**Recorded data:**

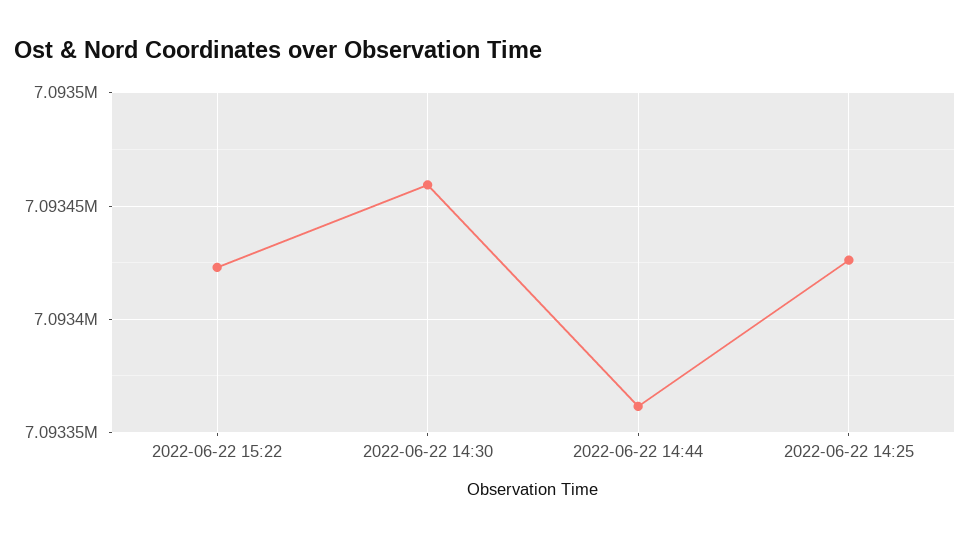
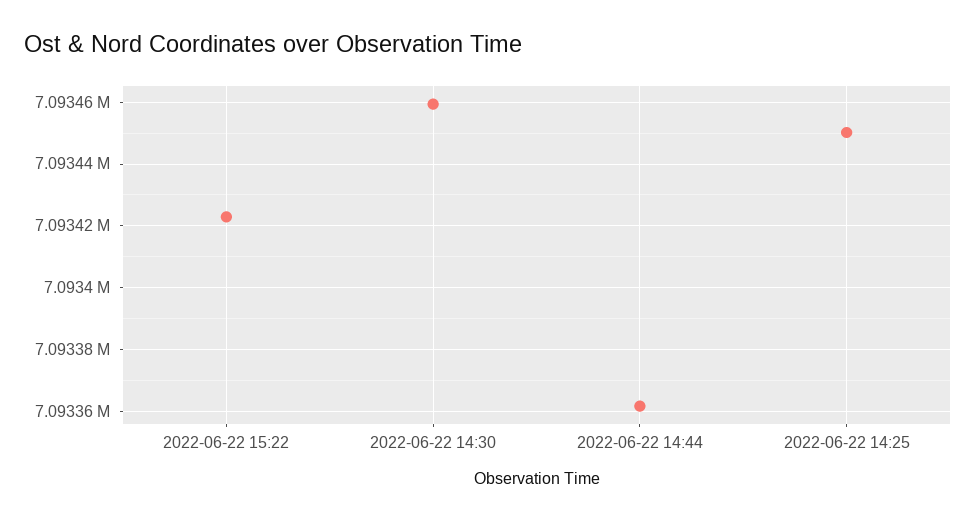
2022-06-22 14:25: 7093425 -> 7093450

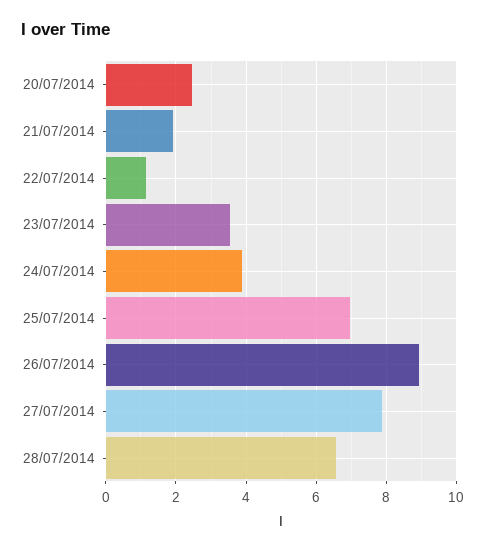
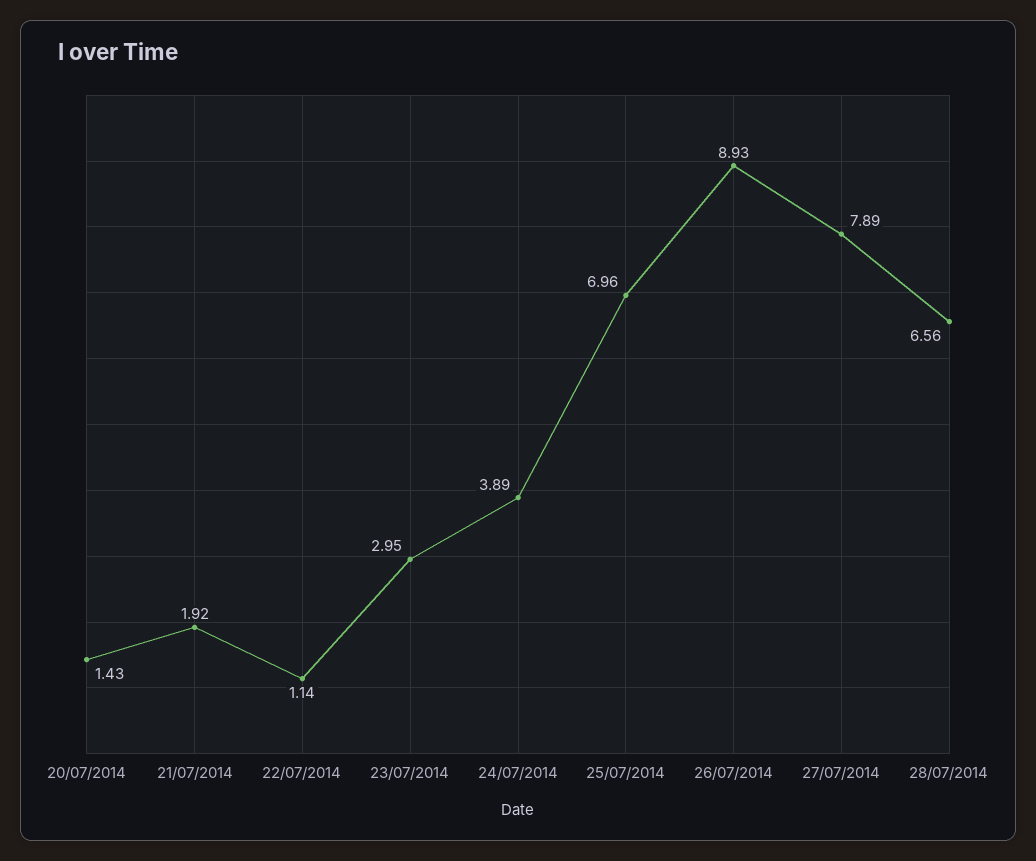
20/07/2014: 2.4 -> 1.43
23/07/2014: 3.6 -> 2.95

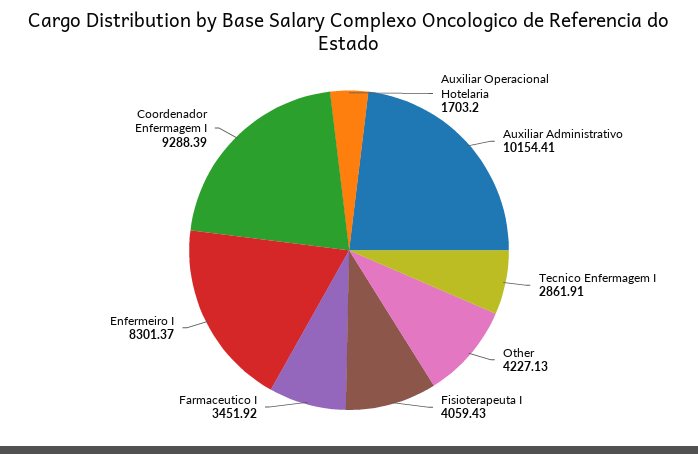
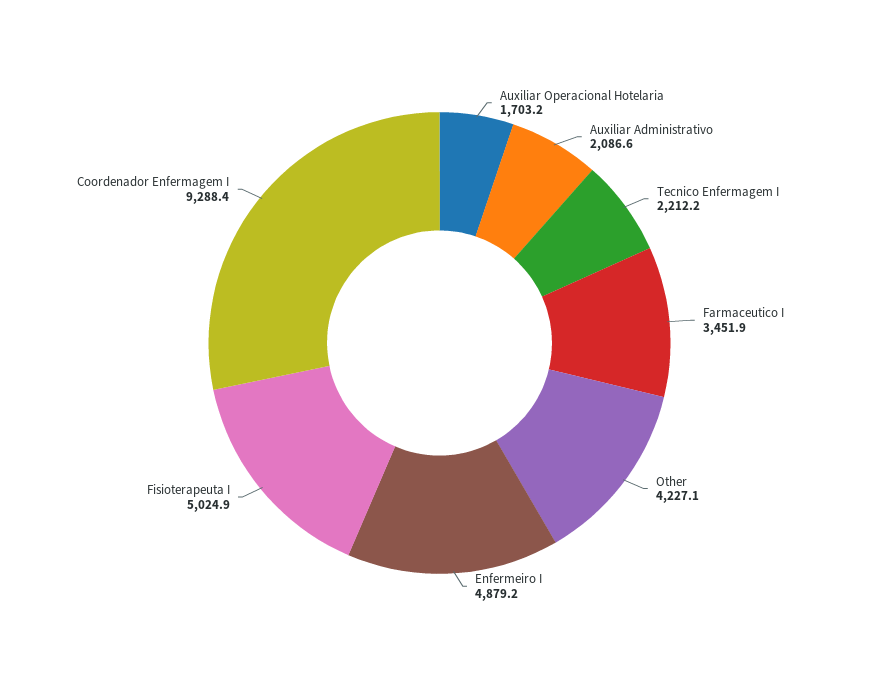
Auxiliar Administrativo: 10154.41 -> 2086.6
Tecnico Enfermagem I: 2861.91 -> 2212.2
Fisioterapeuta I: 4059.43 -> 5024.9
Enfermeiro I: 8301.37 -> 4879.2

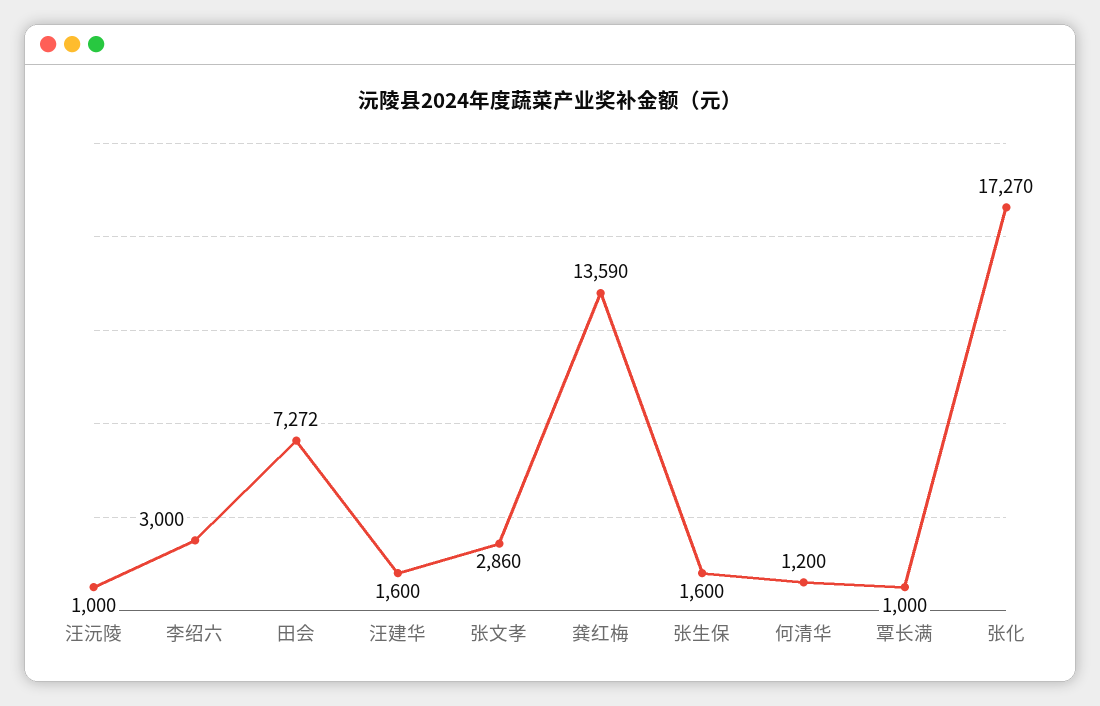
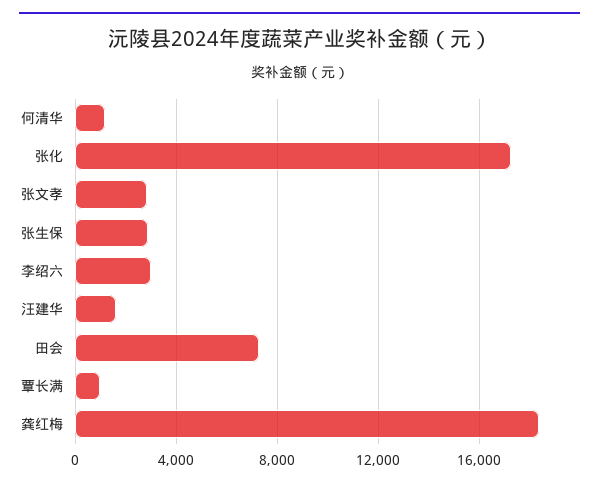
汪沅陵: 1000 -> none
龚红梅: 13590 -> 18500
张生保: 1600 -> 3000

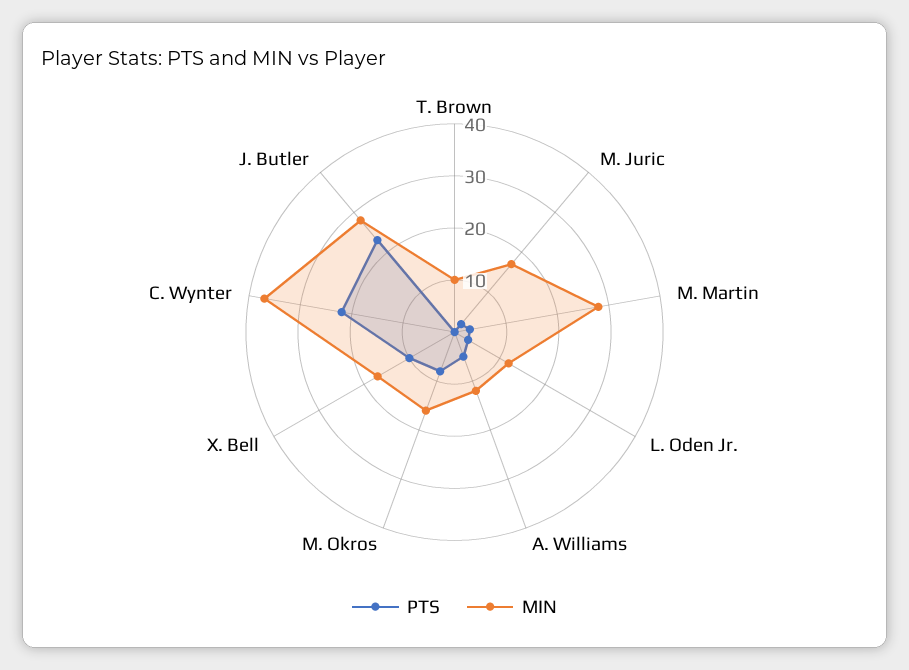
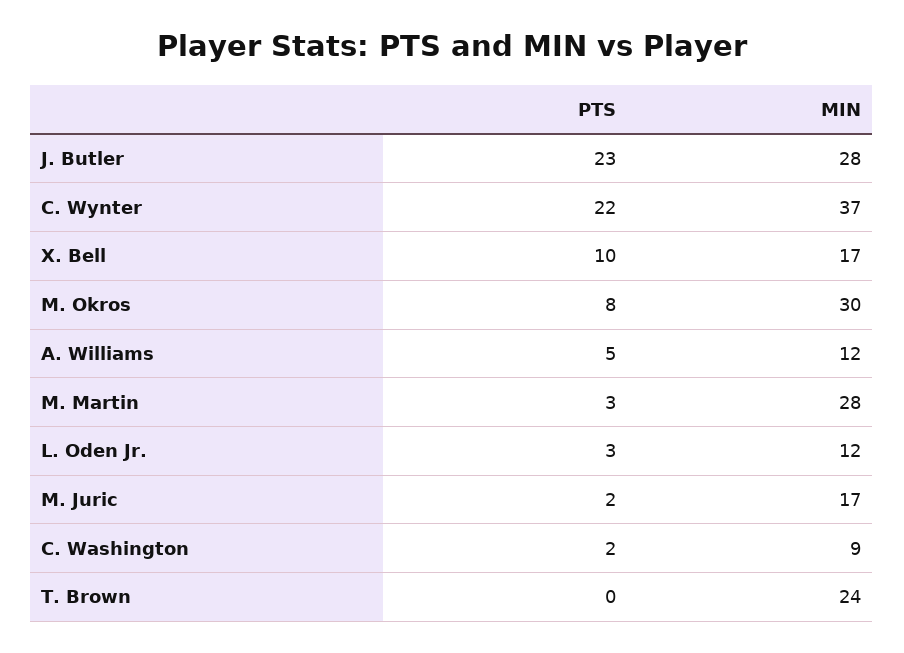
MIN, T. Brown: 10 -> 24
MIN, M. Okros: 15 -> 30
PTS, C. Washington: none -> 2
MIN, C. Washington: none -> 9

**Work to be completed:** Do not include the pictures. Quote only the lines from the line with "汪沅陵: 1000 -> none" through the end of the material, both ends included, exactly.

**Answer space:**
汪沅陵: 1000 -> none
龚红梅: 13590 -> 18500
张生保: 1600 -> 3000

MIN, T. Brown: 10 -> 24
MIN, M. Okros: 15 -> 30
PTS, C. Washington: none -> 2
MIN, C. Washington: none -> 9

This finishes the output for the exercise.